What to produce:
Whenever the word "objective" turns up in a line below, that line should be copied.

Extracted information:
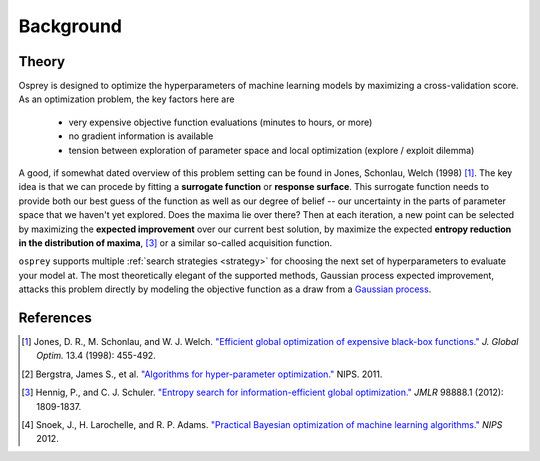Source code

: .. _background:

Background
==========

Theory
------

Osprey is designed to optimize the hyperparameters of machine learning models
by maximizing a cross-validation score. As an optimization problem, the key
factors here are

  - very expensive objective function evaluations (minutes to hours, or more)
  - no gradient information is available
  - tension between exploration of parameter space and local optimization (explore / exploit dilemma)

A good, if somewhat dated overview of this problem setting can be found in
Jones, Schonlau, Welch (1998) [#f1]_. The key idea is that we can procede by
fitting a **surrogate function** or **response surface**. This surrogate function needs to provide both our best guess of the function as well as our
degree of belief -- our uncertainty in the parts of parameter space that we
haven't yet explored. Does the maxima lie over there? Then at each iteration,
a new point can be selected by maximizing the **expected improvement** over
our current best solution, by maximize the expected **entropy reduction in the distribution of maxima**, [#f3]_ or a similar so-called acquisition function.


``osprey`` supports multiple :ref:`search strategies <strategy>` for choosing
the next set of hyperparameters to evaluate your model at. The most
theoretically elegant of the supported methods, Gaussian process expected improvement, attacks this problem directly by modeling
the objective function as a draw from a `Gaussian process <http://en.wikipedia.org/wiki/Gaussian_process>`_.

References
----------

.. raw:: html

   <style>
   .wy-table-responsive {
       margin-bottom:0px;
   }
   </style>

.. [#f1] Jones, D. R., M. Schonlau, and W. J. Welch. `"Efficient global optimization of expensive black-box functions." <http://link.springer.com/article/10.1023/A:1008306431147>`_ *J. Global Optim.* 13.4 (1998): 455-492.
.. [#f2] Bergstra, James S., et al. `"Algorithms for hyper-parameter optimization." <http://papers.nips.cc/paper/4443-algorithms-for-hyper-parameter-optimization>`_ NIPS. 2011.
.. [#f3] Hennig, P., and C. J. Schuler. `"Entropy search for information-efficient global optimization." <http://jmlr.org/papers/volume13/hennig12a/hennig12a.pdf>`_ *JMLR* 98888.1 (2012): 1809-1837.
.. [#f4] Snoek, J., H. Larochelle, and R. P. Adams. `"Practical Bayesian optimization of machine learning algorithms." <http://papers.nips.cc/paper/4522-practical-bayesian-optimization-of-machine-learning-algorithms>`_ *NIPS* 2012.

Answer section:
  - very expensive objective function evaluations (minutes to hours, or more)
the objective function as a draw from a `Gaussian process <http://en.wikipedia.org/wiki/Gaussian_process>`_.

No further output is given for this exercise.